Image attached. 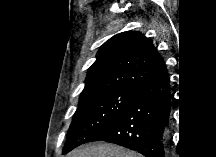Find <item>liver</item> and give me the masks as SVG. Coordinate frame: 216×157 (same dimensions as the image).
<instances>
[{
	"instance_id": "liver-1",
	"label": "liver",
	"mask_w": 216,
	"mask_h": 157,
	"mask_svg": "<svg viewBox=\"0 0 216 157\" xmlns=\"http://www.w3.org/2000/svg\"><path fill=\"white\" fill-rule=\"evenodd\" d=\"M68 157H140V154L117 145L97 143L75 150Z\"/></svg>"
}]
</instances>
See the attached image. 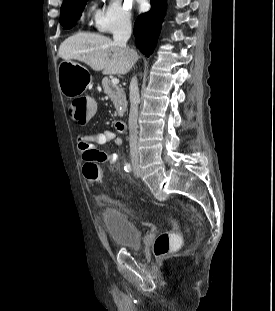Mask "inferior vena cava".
I'll use <instances>...</instances> for the list:
<instances>
[{"instance_id": "602c4592", "label": "inferior vena cava", "mask_w": 275, "mask_h": 311, "mask_svg": "<svg viewBox=\"0 0 275 311\" xmlns=\"http://www.w3.org/2000/svg\"><path fill=\"white\" fill-rule=\"evenodd\" d=\"M131 22L125 20L118 25L116 30L113 32L114 43L119 47L129 51L127 47V41L131 36ZM139 89L136 77H133L130 82V113H129V144H130V155L132 160H138V149H137V134H138V104H139Z\"/></svg>"}]
</instances>
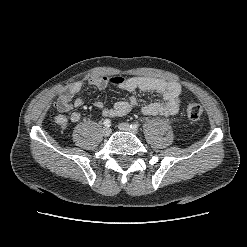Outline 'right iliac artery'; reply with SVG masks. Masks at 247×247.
I'll list each match as a JSON object with an SVG mask.
<instances>
[{"instance_id":"obj_1","label":"right iliac artery","mask_w":247,"mask_h":247,"mask_svg":"<svg viewBox=\"0 0 247 247\" xmlns=\"http://www.w3.org/2000/svg\"><path fill=\"white\" fill-rule=\"evenodd\" d=\"M103 124L107 127H109L111 125V121L109 119H105Z\"/></svg>"}]
</instances>
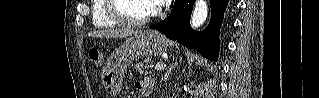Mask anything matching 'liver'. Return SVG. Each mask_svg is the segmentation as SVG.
<instances>
[{"mask_svg":"<svg viewBox=\"0 0 319 98\" xmlns=\"http://www.w3.org/2000/svg\"><path fill=\"white\" fill-rule=\"evenodd\" d=\"M141 33V31L129 30V29H110V30H100L97 32H92L89 36L100 37V38H124L132 36L134 34Z\"/></svg>","mask_w":319,"mask_h":98,"instance_id":"6515ba94","label":"liver"}]
</instances>
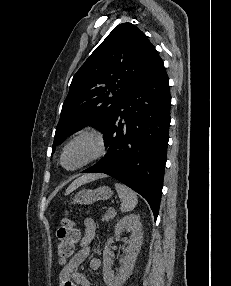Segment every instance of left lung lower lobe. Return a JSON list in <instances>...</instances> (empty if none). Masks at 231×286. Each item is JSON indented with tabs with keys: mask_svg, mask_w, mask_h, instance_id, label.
<instances>
[{
	"mask_svg": "<svg viewBox=\"0 0 231 286\" xmlns=\"http://www.w3.org/2000/svg\"><path fill=\"white\" fill-rule=\"evenodd\" d=\"M169 80L160 59L118 103L103 131L108 153L83 173H105L149 203L158 216L170 125ZM125 120V123H122Z\"/></svg>",
	"mask_w": 231,
	"mask_h": 286,
	"instance_id": "0a47b994",
	"label": "left lung lower lobe"
}]
</instances>
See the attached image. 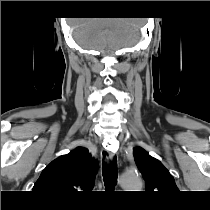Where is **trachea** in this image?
Wrapping results in <instances>:
<instances>
[{
  "label": "trachea",
  "instance_id": "1",
  "mask_svg": "<svg viewBox=\"0 0 210 210\" xmlns=\"http://www.w3.org/2000/svg\"><path fill=\"white\" fill-rule=\"evenodd\" d=\"M103 181L106 187H114L117 182V158L111 161L109 166L103 165Z\"/></svg>",
  "mask_w": 210,
  "mask_h": 210
}]
</instances>
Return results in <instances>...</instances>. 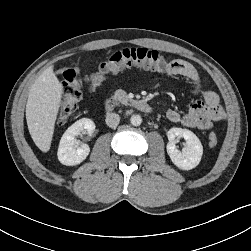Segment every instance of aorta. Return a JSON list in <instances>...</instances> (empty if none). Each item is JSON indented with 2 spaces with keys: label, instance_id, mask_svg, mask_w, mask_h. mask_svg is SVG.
<instances>
[{
  "label": "aorta",
  "instance_id": "aorta-1",
  "mask_svg": "<svg viewBox=\"0 0 251 251\" xmlns=\"http://www.w3.org/2000/svg\"><path fill=\"white\" fill-rule=\"evenodd\" d=\"M130 122L134 126H139L142 123V118L140 115H132L130 118Z\"/></svg>",
  "mask_w": 251,
  "mask_h": 251
}]
</instances>
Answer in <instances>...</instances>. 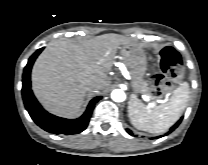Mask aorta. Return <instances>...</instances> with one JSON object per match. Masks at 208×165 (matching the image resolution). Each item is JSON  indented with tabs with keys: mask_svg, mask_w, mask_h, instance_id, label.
<instances>
[{
	"mask_svg": "<svg viewBox=\"0 0 208 165\" xmlns=\"http://www.w3.org/2000/svg\"><path fill=\"white\" fill-rule=\"evenodd\" d=\"M111 98L115 102H123L126 99V94L121 89H115L111 93Z\"/></svg>",
	"mask_w": 208,
	"mask_h": 165,
	"instance_id": "762f6f07",
	"label": "aorta"
}]
</instances>
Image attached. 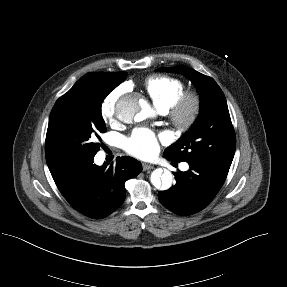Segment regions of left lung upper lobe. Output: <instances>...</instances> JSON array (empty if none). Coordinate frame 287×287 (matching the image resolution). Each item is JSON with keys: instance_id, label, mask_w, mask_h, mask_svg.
<instances>
[{"instance_id": "left-lung-upper-lobe-1", "label": "left lung upper lobe", "mask_w": 287, "mask_h": 287, "mask_svg": "<svg viewBox=\"0 0 287 287\" xmlns=\"http://www.w3.org/2000/svg\"><path fill=\"white\" fill-rule=\"evenodd\" d=\"M157 70L179 72L188 77L201 100L196 122L176 143L165 149L164 156L176 162L200 163L227 175L236 141L222 90L211 77L183 65Z\"/></svg>"}]
</instances>
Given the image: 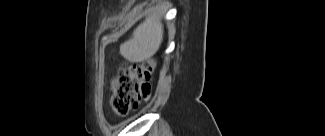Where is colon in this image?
Returning a JSON list of instances; mask_svg holds the SVG:
<instances>
[{"label": "colon", "mask_w": 325, "mask_h": 136, "mask_svg": "<svg viewBox=\"0 0 325 136\" xmlns=\"http://www.w3.org/2000/svg\"><path fill=\"white\" fill-rule=\"evenodd\" d=\"M153 69L152 62L118 69L110 83V106L114 113L126 115L137 106L138 101L148 99Z\"/></svg>", "instance_id": "5ec220e1"}]
</instances>
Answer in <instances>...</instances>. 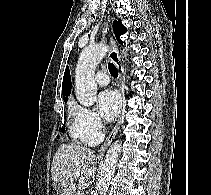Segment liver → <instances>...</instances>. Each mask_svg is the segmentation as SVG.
Listing matches in <instances>:
<instances>
[{
    "label": "liver",
    "mask_w": 211,
    "mask_h": 195,
    "mask_svg": "<svg viewBox=\"0 0 211 195\" xmlns=\"http://www.w3.org/2000/svg\"><path fill=\"white\" fill-rule=\"evenodd\" d=\"M96 165L97 157L93 150L76 144L61 145L54 155L51 166L55 189L61 195H75V173H80L78 188L84 189L95 177Z\"/></svg>",
    "instance_id": "1"
}]
</instances>
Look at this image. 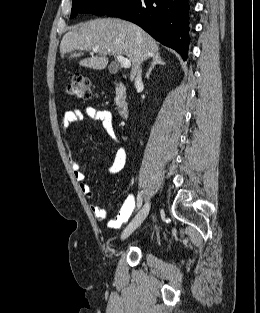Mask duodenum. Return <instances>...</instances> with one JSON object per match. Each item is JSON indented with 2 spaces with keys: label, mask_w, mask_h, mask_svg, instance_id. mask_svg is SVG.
<instances>
[{
  "label": "duodenum",
  "mask_w": 260,
  "mask_h": 313,
  "mask_svg": "<svg viewBox=\"0 0 260 313\" xmlns=\"http://www.w3.org/2000/svg\"><path fill=\"white\" fill-rule=\"evenodd\" d=\"M114 91H115L118 114L122 119H127L130 113L129 106L127 103V98H126L127 88L120 80H116L114 82Z\"/></svg>",
  "instance_id": "1"
}]
</instances>
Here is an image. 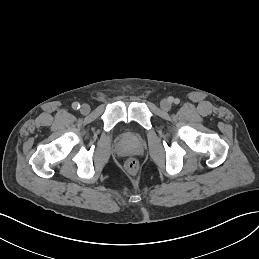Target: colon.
I'll return each mask as SVG.
<instances>
[{
  "mask_svg": "<svg viewBox=\"0 0 259 259\" xmlns=\"http://www.w3.org/2000/svg\"><path fill=\"white\" fill-rule=\"evenodd\" d=\"M138 166H139L138 161L134 158H129L125 162V168L130 173H135L138 169Z\"/></svg>",
  "mask_w": 259,
  "mask_h": 259,
  "instance_id": "5ec220e1",
  "label": "colon"
}]
</instances>
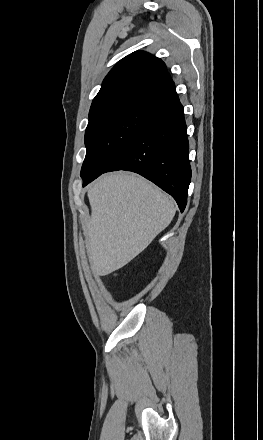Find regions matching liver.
<instances>
[{
	"instance_id": "obj_1",
	"label": "liver",
	"mask_w": 263,
	"mask_h": 440,
	"mask_svg": "<svg viewBox=\"0 0 263 440\" xmlns=\"http://www.w3.org/2000/svg\"><path fill=\"white\" fill-rule=\"evenodd\" d=\"M91 218L85 226L92 272L105 276L139 253L172 221L174 202L135 174L111 173L88 189Z\"/></svg>"
}]
</instances>
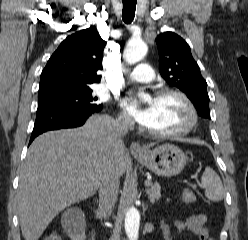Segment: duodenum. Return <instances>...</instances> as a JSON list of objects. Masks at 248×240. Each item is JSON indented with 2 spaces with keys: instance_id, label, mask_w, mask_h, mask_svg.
I'll use <instances>...</instances> for the list:
<instances>
[{
  "instance_id": "obj_1",
  "label": "duodenum",
  "mask_w": 248,
  "mask_h": 240,
  "mask_svg": "<svg viewBox=\"0 0 248 240\" xmlns=\"http://www.w3.org/2000/svg\"><path fill=\"white\" fill-rule=\"evenodd\" d=\"M87 240H96V233L94 230L87 231Z\"/></svg>"
}]
</instances>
-.-.-
* [Written instruction]
Starting with the line with "Find regions matching liver." and going on through the end of the entries, write those lines again with "regions" replaced by "areas" and everything else unchanged. Leave the pictures out of your answer.

* [Task result]
Find areas matching liver.
<instances>
[{
	"instance_id": "obj_1",
	"label": "liver",
	"mask_w": 263,
	"mask_h": 440,
	"mask_svg": "<svg viewBox=\"0 0 263 440\" xmlns=\"http://www.w3.org/2000/svg\"><path fill=\"white\" fill-rule=\"evenodd\" d=\"M91 218L85 226L92 272L105 276L139 253L172 221L174 202L135 174L111 173L88 189Z\"/></svg>"
}]
</instances>
Segment: duodenum. Return <instances>...</instances> as a JSON list of objects. Masks at 248×240. Each item is JSON indented with 2 spaces with keys: instance_id, label, mask_w, mask_h, mask_svg.
I'll use <instances>...</instances> for the list:
<instances>
[{
  "instance_id": "obj_1",
  "label": "duodenum",
  "mask_w": 248,
  "mask_h": 240,
  "mask_svg": "<svg viewBox=\"0 0 248 240\" xmlns=\"http://www.w3.org/2000/svg\"><path fill=\"white\" fill-rule=\"evenodd\" d=\"M87 240H96V233L94 230L87 231Z\"/></svg>"
}]
</instances>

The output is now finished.